:: RECORDS PROVIDED ::
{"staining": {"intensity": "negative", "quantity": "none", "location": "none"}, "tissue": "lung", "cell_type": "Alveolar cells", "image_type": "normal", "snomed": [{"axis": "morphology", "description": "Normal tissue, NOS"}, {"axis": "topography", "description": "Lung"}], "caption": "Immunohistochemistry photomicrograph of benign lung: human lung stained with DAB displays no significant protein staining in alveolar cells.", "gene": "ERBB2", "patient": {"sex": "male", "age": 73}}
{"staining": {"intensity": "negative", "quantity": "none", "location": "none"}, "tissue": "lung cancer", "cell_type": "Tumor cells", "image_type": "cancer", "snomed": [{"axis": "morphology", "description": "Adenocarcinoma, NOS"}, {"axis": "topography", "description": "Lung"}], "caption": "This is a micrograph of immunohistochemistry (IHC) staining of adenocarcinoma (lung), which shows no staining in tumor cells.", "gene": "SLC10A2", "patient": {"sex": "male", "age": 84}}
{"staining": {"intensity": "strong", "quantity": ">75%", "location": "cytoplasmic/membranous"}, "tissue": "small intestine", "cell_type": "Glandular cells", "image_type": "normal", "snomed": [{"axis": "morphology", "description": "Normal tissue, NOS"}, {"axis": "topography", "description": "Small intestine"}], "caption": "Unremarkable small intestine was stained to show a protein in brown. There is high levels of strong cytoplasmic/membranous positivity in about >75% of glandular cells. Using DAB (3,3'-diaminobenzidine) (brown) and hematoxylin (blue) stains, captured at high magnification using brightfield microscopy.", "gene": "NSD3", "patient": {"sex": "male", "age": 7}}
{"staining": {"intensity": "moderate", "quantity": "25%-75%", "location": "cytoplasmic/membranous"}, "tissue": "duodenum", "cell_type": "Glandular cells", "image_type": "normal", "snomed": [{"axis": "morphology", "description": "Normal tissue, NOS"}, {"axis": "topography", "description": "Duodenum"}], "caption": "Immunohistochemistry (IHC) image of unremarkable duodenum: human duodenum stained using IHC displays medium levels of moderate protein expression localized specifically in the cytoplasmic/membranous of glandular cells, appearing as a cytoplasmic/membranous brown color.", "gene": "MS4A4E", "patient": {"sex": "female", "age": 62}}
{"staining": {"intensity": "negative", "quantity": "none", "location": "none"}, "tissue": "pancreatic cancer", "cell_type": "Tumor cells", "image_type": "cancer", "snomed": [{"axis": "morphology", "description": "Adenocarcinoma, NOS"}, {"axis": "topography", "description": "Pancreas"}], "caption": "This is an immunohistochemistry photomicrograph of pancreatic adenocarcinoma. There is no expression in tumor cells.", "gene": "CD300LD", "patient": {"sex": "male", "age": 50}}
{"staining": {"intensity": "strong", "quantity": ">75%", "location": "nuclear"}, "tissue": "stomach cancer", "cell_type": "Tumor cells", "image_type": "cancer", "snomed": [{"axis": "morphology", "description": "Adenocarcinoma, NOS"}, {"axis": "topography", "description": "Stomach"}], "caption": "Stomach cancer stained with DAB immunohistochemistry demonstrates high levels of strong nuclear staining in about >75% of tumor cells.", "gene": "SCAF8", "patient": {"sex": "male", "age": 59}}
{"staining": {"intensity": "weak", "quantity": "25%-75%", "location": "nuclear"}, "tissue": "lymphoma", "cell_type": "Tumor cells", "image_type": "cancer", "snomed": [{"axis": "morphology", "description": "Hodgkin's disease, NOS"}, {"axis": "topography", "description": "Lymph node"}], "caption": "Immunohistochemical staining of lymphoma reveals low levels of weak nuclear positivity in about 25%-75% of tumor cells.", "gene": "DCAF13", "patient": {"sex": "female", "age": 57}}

:: EXERCISE REQUIREMENTS ::
Exact transcription of the records is all that is wanted.

:: TASK SOLUTION ::
{"staining": {"intensity": "negative", "quantity": "none", "location": "none"}, "tissue": "lung", "cell_type": "Alveolar cells", "image_type": "normal", "snomed": [{"axis": "morphology", "description": "Normal tissue, NOS"}, {"axis": "topography", "description": "Lung"}], "caption": "Immunohistochemistry photomicrograph of benign lung: human lung stained with DAB displays no significant protein staining in alveolar cells.", "gene": "ERBB2", "patient": {"sex": "male", "age": 73}}
{"staining": {"intensity": "negative", "quantity": "none", "location": "none"}, "tissue": "lung cancer", "cell_type": "Tumor cells", "image_type": "cancer", "snomed": [{"axis": "morphology", "description": "Adenocarcinoma, NOS"}, {"axis": "topography", "description": "Lung"}], "caption": "This is a micrograph of immunohistochemistry (IHC) staining of adenocarcinoma (lung), which shows no staining in tumor cells.", "gene": "SLC10A2", "patient": {"sex": "male", "age": 84}}
{"staining": {"intensity": "strong", "quantity": ">75%", "location": "cytoplasmic/membranous"}, "tissue": "small intestine", "cell_type": "Glandular cells", "image_type": "normal", "snomed": [{"axis": "morphology", "description": "Normal tissue, NOS"}, {"axis": "topography", "description": "Small intestine"}], "caption": "Unremarkable small intestine was stained to show a protein in brown. There is high levels of strong cytoplasmic/membranous positivity in about >75% of glandular cells. Using DAB (3,3'-diaminobenzidine) (brown) and hematoxylin (blue) stains, captured at high magnification using brightfield microscopy.", "gene": "NSD3", "patient": {"sex": "male", "age": 7}}
{"staining": {"intensity": "moderate", "quantity": "25%-75%", "location": "cytoplasmic/membranous"}, "tissue": "duodenum", "cell_type": "Glandular cells", "image_type": "normal", "snomed": [{"axis": "morphology", "description": "Normal tissue, NOS"}, {"axis": "topography", "description": "Duodenum"}], "caption": "Immunohistochemistry (IHC) image of unremarkable duodenum: human duodenum stained using IHC displays medium levels of moderate protein expression localized specifically in the cytoplasmic/membranous of glandular cells, appearing as a cytoplasmic/membranous brown color.", "gene": "MS4A4E", "patient": {"sex": "female", "age": 62}}
{"staining": {"intensity": "negative", "quantity": "none", "location": "none"}, "tissue": "pancreatic cancer", "cell_type": "Tumor cells", "image_type": "cancer", "snomed": [{"axis": "morphology", "description": "Adenocarcinoma, NOS"}, {"axis": "topography", "description": "Pancreas"}], "caption": "This is an immunohistochemistry photomicrograph of pancreatic adenocarcinoma. There is no expression in tumor cells.", "gene": "CD300LD", "patient": {"sex": "male", "age": 50}}
{"staining": {"intensity": "strong", "quantity": ">75%", "location": "nuclear"}, "tissue": "stomach cancer", "cell_type": "Tumor cells", "image_type": "cancer", "snomed": [{"axis": "morphology", "description": "Adenocarcinoma, NOS"}, {"axis": "topography", "description": "Stomach"}], "caption": "Stomach cancer stained with DAB immunohistochemistry demonstrates high levels of strong nuclear staining in about >75% of tumor cells.", "gene": "SCAF8", "patient": {"sex": "male", "age": 59}}
{"staining": {"intensity": "weak", "quantity": "25%-75%", "location": "nuclear"}, "tissue": "lymphoma", "cell_type": "Tumor cells", "image_type": "cancer", "snomed": [{"axis": "morphology", "description": "Hodgkin's disease, NOS"}, {"axis": "topography", "description": "Lymph node"}], "caption": "Immunohistochemical staining of lymphoma reveals low levels of weak nuclear positivity in about 25%-75% of tumor cells.", "gene": "DCAF13", "patient": {"sex": "female", "age": 57}}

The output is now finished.